CoreStatistics / Decision Making

Survivorship Bias

Studying only what survived, and drawing conclusions that apply to everything.

What it is

Survivorship bias is the logical error of drawing conclusions from a selected sample composed only of entities that survived some elimination process, while ignoring entities that did not. The survivors are not a representative sample of the original population — they have been filtered by the very outcome you are trying to study.

The bias is insidious because the survivors are the only ones visible. The failures have quietly exited the dataset. Any pattern observed among survivors may be a property of survival rather than a property of success.

The classic example

During World War II, the statistician Abraham Wald was asked to advise on where to add armor to Allied aircraft. The military had collected data on bullet holes in planes that returned from missions and proposed adding armor to the areas most frequently hit.

Wald pointed out the error. The planes under observation were the ones that survived — which meant the bullet holes they carried were in locations that were not fatal. The planes that did not return were the missing data. Wald argued the armor should go on the areas that were not hit on returning planes — because if those areas had been hit, the planes would not have returned to be counted.

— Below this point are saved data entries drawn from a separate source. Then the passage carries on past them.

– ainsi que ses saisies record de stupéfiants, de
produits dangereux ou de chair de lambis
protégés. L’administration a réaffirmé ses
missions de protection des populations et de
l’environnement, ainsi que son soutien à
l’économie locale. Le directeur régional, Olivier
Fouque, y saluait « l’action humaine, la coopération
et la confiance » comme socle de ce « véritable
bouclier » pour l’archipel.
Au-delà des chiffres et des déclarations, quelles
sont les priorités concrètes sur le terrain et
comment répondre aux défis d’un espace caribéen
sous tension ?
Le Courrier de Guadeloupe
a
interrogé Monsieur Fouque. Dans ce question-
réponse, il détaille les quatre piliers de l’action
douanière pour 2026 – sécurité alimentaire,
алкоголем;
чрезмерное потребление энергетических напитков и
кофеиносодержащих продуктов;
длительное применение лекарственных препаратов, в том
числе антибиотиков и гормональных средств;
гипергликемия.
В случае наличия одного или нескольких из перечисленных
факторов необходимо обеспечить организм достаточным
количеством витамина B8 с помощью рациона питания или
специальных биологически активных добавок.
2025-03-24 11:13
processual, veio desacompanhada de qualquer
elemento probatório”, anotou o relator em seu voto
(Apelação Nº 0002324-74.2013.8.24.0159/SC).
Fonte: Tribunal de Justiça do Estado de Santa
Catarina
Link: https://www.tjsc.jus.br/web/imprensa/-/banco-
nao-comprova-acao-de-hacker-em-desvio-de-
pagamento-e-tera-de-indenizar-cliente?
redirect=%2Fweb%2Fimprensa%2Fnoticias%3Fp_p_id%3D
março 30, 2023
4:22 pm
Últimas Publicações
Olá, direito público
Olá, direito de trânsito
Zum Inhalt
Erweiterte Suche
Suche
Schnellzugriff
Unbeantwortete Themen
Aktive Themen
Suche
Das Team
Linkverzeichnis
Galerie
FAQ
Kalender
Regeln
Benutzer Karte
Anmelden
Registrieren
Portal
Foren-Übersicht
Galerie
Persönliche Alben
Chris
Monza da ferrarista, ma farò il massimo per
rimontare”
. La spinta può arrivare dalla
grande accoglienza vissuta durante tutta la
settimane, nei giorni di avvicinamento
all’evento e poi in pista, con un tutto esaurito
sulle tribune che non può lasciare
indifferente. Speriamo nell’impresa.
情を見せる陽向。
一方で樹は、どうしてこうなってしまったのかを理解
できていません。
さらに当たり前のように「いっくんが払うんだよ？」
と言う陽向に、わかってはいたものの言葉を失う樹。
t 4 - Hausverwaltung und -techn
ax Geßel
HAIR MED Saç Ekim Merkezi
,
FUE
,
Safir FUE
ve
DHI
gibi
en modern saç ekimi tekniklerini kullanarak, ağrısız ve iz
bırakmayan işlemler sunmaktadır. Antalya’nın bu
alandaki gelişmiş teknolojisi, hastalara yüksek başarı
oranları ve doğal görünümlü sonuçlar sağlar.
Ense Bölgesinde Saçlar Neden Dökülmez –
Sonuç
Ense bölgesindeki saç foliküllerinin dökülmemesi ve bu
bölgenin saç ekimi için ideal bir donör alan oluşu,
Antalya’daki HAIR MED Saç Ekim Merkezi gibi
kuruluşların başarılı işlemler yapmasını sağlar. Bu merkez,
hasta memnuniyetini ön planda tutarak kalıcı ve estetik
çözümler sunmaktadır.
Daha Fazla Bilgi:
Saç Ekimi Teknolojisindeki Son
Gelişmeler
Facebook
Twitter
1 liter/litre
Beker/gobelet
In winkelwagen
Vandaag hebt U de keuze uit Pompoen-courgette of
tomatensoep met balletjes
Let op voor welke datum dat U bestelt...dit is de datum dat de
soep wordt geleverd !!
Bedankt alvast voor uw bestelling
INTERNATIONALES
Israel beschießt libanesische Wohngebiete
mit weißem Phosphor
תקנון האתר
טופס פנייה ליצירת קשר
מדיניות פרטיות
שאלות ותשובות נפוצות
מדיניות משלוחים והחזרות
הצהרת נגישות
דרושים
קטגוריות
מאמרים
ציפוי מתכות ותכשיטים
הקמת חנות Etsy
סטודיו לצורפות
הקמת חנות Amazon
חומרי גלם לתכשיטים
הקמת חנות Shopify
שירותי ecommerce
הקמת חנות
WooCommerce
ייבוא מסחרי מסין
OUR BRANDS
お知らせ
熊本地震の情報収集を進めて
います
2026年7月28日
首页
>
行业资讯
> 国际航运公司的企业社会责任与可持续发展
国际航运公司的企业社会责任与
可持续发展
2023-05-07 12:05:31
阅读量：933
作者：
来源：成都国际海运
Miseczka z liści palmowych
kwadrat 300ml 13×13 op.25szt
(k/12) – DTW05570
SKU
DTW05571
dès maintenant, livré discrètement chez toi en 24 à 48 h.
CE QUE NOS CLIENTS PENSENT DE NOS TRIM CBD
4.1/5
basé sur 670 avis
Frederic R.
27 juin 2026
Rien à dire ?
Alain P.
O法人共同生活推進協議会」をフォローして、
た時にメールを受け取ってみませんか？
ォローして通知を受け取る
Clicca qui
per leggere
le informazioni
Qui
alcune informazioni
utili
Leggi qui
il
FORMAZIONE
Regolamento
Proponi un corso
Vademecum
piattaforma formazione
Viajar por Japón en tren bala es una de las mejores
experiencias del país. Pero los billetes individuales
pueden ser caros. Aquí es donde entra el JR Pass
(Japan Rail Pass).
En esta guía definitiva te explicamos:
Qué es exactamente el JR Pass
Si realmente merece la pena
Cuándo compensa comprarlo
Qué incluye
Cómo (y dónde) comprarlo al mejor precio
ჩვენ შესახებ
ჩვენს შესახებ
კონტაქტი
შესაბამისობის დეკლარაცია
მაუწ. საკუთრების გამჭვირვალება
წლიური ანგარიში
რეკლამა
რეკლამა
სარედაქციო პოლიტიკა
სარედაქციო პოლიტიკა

This is survivorship bias in its clearest form: the sample excludes the most informative observations, precisely because those observations represent failure.

In finance

Mutual fund performance data is one of the most studied examples of survivorship bias in practice. When you look at the average historical return of funds that exist today, you are looking at a sample that has been filtered: funds that performed poorly were closed or merged, removing them from the dataset. The "average fund" in the database performed better than the average fund that actually existed during the period, because the bad ones are gone.

Studies consistently find that accounting for survivorship bias reduces apparent fund manager alpha by several percentage points annually. The magnitude is large enough to substantially change conclusions about whether active management adds value.

In venture capital, the portfolios that are visible — the ones written up in case studies, profiled in business media, and used to recruit founders — are the winners. The 60-70% of investments that return less than capital are quiet. Reading about successful VC portfolios teaches you about survival, not about the quality of initial decision-making.

Strategy consulting faces the same problem. The "best practices" of successful companies are studied extensively. The companies that adopted the same practices and failed are rarely written up. The resulting advice may be correlated with success only in the sense that it did not kill the companies that tried it.

In strategy and research

Jim Collins's "Good to Great" identified practices common to companies that outperformed their peers over a long period. But a rigorous critique pointed out that many of the identified practices were also common to companies that underperformed — the book selected only on the dependent variable (greatness), not on the independent variables (practices). Without a control group of companies that shared the same practices but failed, no causal inference is possible.

The same problem affects almost every qualitative business case study. When Harvard Business School profiles a successful turnaround, the practices described may be shared by dozens of failed turnarounds never published.

One thing most people get wrong

Survivorship bias compounds. When you study a survivor-selected sample, every metric you calculate on that sample is contaminated. Not just returns, but volatility, Sharpe ratios, investment styles, factor exposures — all are calculated on a non-representative population. The bias does not just affect the mean; it affects the entire distribution. A financial strategy that looks low-volatility among survivors may have included extremely volatile and ultimately fatal positions in the full population. The covariance structure itself is distorted.

The corrective is demanding: you must find and include the failures. In practice, this means using point-in-time databases (Compustat point-in-time, CRSP delisting returns), tracking funds from inception rather than backward from today, and being suspicious of any dataset assembled from currently-observable entities.